We never had toys from a store except at Christmas when Santa brought them. Mother was afraid that this year she was going to have to divulge the secret of Santa and admit the reason there were no baby dolls.
She read until her eyes would not stay open. She dozed off, her head resting against the back of her chair.
Money was scarce that year as it had been since the family moved to the farm. Mother had put the dolls on lay-a-way at Grant’s. June promised that she would pick up the toys when she got her paycheck on Christmas Eve.

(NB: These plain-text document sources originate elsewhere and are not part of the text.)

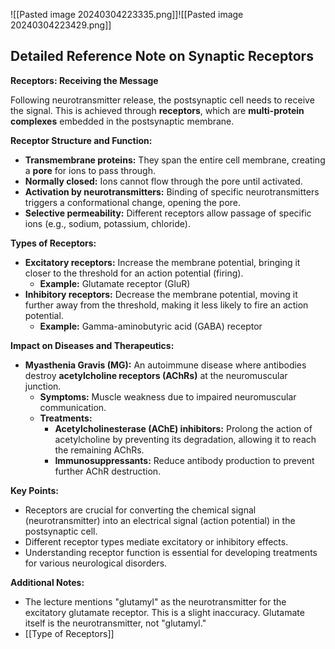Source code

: ![[Pasted image 20240304223335.png]]![[Pasted image 20240304223429.png]]

## Detailed Reference Note on Synaptic Receptors

**Receptors: Receiving the Message**

Following neurotransmitter release, the postsynaptic cell needs to receive the signal. This is achieved through **receptors**, which are **multi-protein complexes** embedded in the postsynaptic membrane.

**Receptor Structure and Function:**

- **Transmembrane proteins:** They span the entire cell membrane, creating a **pore** for ions to pass through.
- **Normally closed:** Ions cannot flow through the pore until activated.
- **Activation by neurotransmitters:** Binding of specific neurotransmitters triggers a conformational change, opening the pore.
- **Selective permeability:** Different receptors allow passage of specific ions (e.g., sodium, potassium, chloride).

**Types of Receptors:**

- **Excitatory receptors:** Increase the membrane potential, bringing it closer to the threshold for an action potential (firing).
    - **Example:** Glutamate receptor (GluR)
- **Inhibitory receptors:** Decrease the membrane potential, moving it further away from the threshold, making it less likely to fire an action potential.
    - **Example:** Gamma-aminobutyric acid (GABA) receptor

**Impact on Diseases and Therapeutics:**

- **Myasthenia Gravis (MG):** An autoimmune disease where antibodies destroy **acetylcholine receptors (AChRs)** at the neuromuscular junction.
    - **Symptoms:** Muscle weakness due to impaired neuromuscular communication.
    - **Treatments:**
        - **Acetylcholinesterase (AChE) inhibitors:** Prolong the action of acetylcholine by preventing its degradation, allowing it to reach the remaining AChRs.
        - **Immunosuppressants:** Reduce antibody production to prevent further AChR destruction.

**Key Points:**

- Receptors are crucial for converting the chemical signal (neurotransmitter) into an electrical signal (action potential) in the postsynaptic cell.
- Different receptor types mediate excitatory or inhibitory effects.
- Understanding receptor function is essential for developing treatments for various neurological disorders.

**Additional Notes:**

- The lecture mentions "glutamyl" as the neurotransmitter for the excitatory glutamate receptor. This is a slight inaccuracy. Glutamate itself is the neurotransmitter, not "glutamyl."
- [[Type of Receptors]]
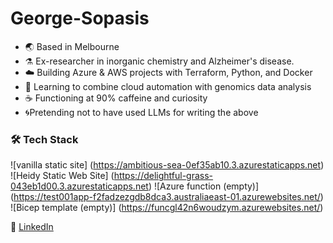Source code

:# George-Sopasis
- 🌏 Based in Melbourne 
- ⚗️ Ex-researcher in inorganic chemistry and Alzheimer's disease. 
- ☁️ Building Azure & AWS projects with Terraform, Python, and Docker  
- 🧬 Learning to combine cloud automation with genomics data analysis  
- ☕ Functioning at 90% caffeine and curiosity  
- 🌀Pretending not to have used LLMs for writing the above

### 🛠️ Tech Stack
![vanilla static site] (https://ambitious-sea-0ef35ab10.3.azurestaticapps.net)
![Heidy Static Web Site] (https://delightful-grass-043eb1d00.3.azurestaticapps.net)
![Azure function (empty)] (https://test001app-f2fadzezgdb8dca3.australiaeast-01.azurewebsites.net/)
![Bicep template (empty)] (https://funcgl42n6woudzym.azurewebsites.net/)


🧩  [LinkedIn](https://linkedin.com/in/george-sopasis) 
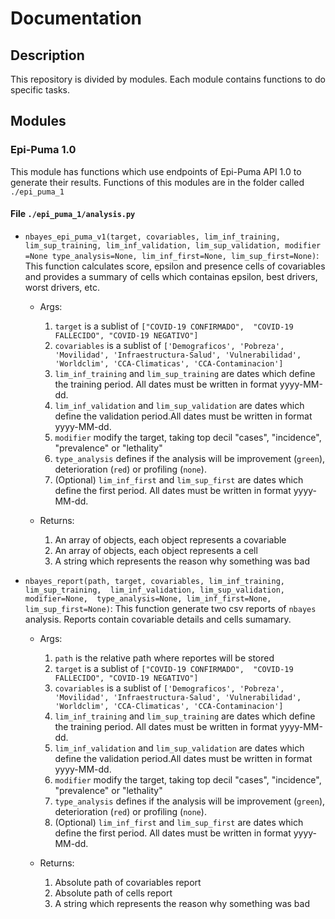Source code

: # Documentation

## Description

This repository is divided by modules. Each module contains functions 
to do specific tasks.

## Modules

### Epi-Puma 1.0

This module has functions which use endpoints of Epi-Puma API 1.0 to
generate their results. Functions of this modules are in the folder
called `./epi_puma_1`

#### File `./epi_puma_1/analysis.py`

* `nbayes_epi_puma_v1(target, covariables, lim_inf_training, 
	lim_sup_training, lim_inf_validation, lim_sup_validation, modifier
	=None type_analysis=None, lim_inf_first=None, lim_sup_first=None)`: This
	function calculates score, epsilon and presence cells of covariables
	and provides a summary of cells which containas epsilon, best drivers,
	worst drivers, etc.

	- Args: 

		1.  `target` is a sublist of `["COVID-19 CONFIRMADO", 
		"COVID-19 FALLECIDO", "COVID-19 NEGATIVO"]`
		2. `covariables` is a sublist of `['Demograficos', 'Pobreza', 
		'Movilidad', 'Infraestructura-Salud', 'Vulnerabilidad', 
		'Worldclim', 'CCA-Climaticas', 'CCA-Contaminacion']`
		3. `lim_inf_training` and `lim_sup_training` are dates which 
		define the training period. All dates must be written in format 
		yyyy-MM-dd.
		4. `lim_inf_validation` and `lim_sup_validation` are dates which 
		define the validation period.All dates must be written in format 
		yyyy-MM-dd.
		5. `modifier` modify the target, taking top decil "cases", "incidence", 
		"prevalence" or "lethality"
		6. `type_analysis` defines if the analysis will be improvement 
		(`green`), deterioration (`red`) or profiling (`none`).
		7. (Optional) `lim_inf_first` and `lim_sup_first` are dates 
		which define the first period. All dates must be written in 
		format yyyy-MM-dd.

	- Returns:

		1. An array of objects, each object represents a covariable
		2. An array of objects, each object represents a cell
		3. A string which represents the reason why something was bad 

* `nbayes_report(path, target, covariables, lim_inf_training, lim_sup_training, 
	lim_inf_validation, lim_sup_validation, modifier=None, 
	type_analysis=None, lim_inf_first=None, lim_sup_first=None)`: This function
	generate two csv reports of `nbayes` analysis. Reports contain covariable
	details and cells sumamary.

    - Args: 

    	1. `path` is the relative path where reportes will be stored
		2.  `target` is a sublist of `["COVID-19 CONFIRMADO", 
		"COVID-19 FALLECIDO", "COVID-19 NEGATIVO"]`
		3. `covariables` is a sublist of `['Demograficos', 'Pobreza', 
		'Movilidad', 'Infraestructura-Salud', 'Vulnerabilidad', 
		'Worldclim', 'CCA-Climaticas', 'CCA-Contaminacion']`
		4. `lim_inf_training` and `lim_sup_training` are dates which 
		define the training period. All dates must be written in format 
		yyyy-MM-dd.
		5. `lim_inf_validation` and `lim_sup_validation` are dates which 
		define the validation period.All dates must be written in format 
		yyyy-MM-dd.
		6. `modifier` modify the target, taking top decil "cases", "incidence", 
		"prevalence" or "lethality"
		7. `type_analysis` defines if the analysis will be improvement 
		(`green`), deterioration (`red`) or profiling (`none`).
		8. (Optional) `lim_inf_first` and `lim_sup_first` are dates 
		which define the first period. All dates must be written in 
		format yyyy-MM-dd.

	- Returns:

		1. Absolute path of covariables report
		2. Absolute path of cells report
		3. A string which represents the reason why something was bad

With the toys in her car, she truly felt like Santa as she started for home. Before she made it out of town, however, the car began to stall at every stoplight. June turned around. She didn’t want to take a chance. She headed for Frank’s Garage where she found the mechanic still there. He listened to her story and though he was about to close up, he took pity on the pretty girl. While she sat for hours in his drafty little office he managed to fix up the old car. “I think you will get home okay now,” he told her. June had climbed in and headed out, thankful she could be there before morning.
“Mother, what are you doing up?” June stage- whispered as she tiptoed in with two big packages in her arms.
Mother jerked awake and jumped up to meet her daughter. “What on earth happened, Honey? I was worried to death.”
“That darn car. I’d still be in town if I hadn’t found a good-hearted mechanic. He hated to see me stranded and unable to bring home gifts for my little sisters.”
Mother took the packages from June’s hands and said, “ Come in here and eat your supper. You must be starving.”
After June ate her leftovers, mother and daughter took the dolls, one dressed in pink and one in baby blue, from the boxes and set them up under the tree. They placed a tiny tea set between them. Both smiled as they imagined the looks on the children’s faces.
Thanks to a kind mechanic who worked on the night before Christmas, and a loving big sister, Gay and I awoke to find we had not been forgotten and Santa had brought us the special presents we wanted.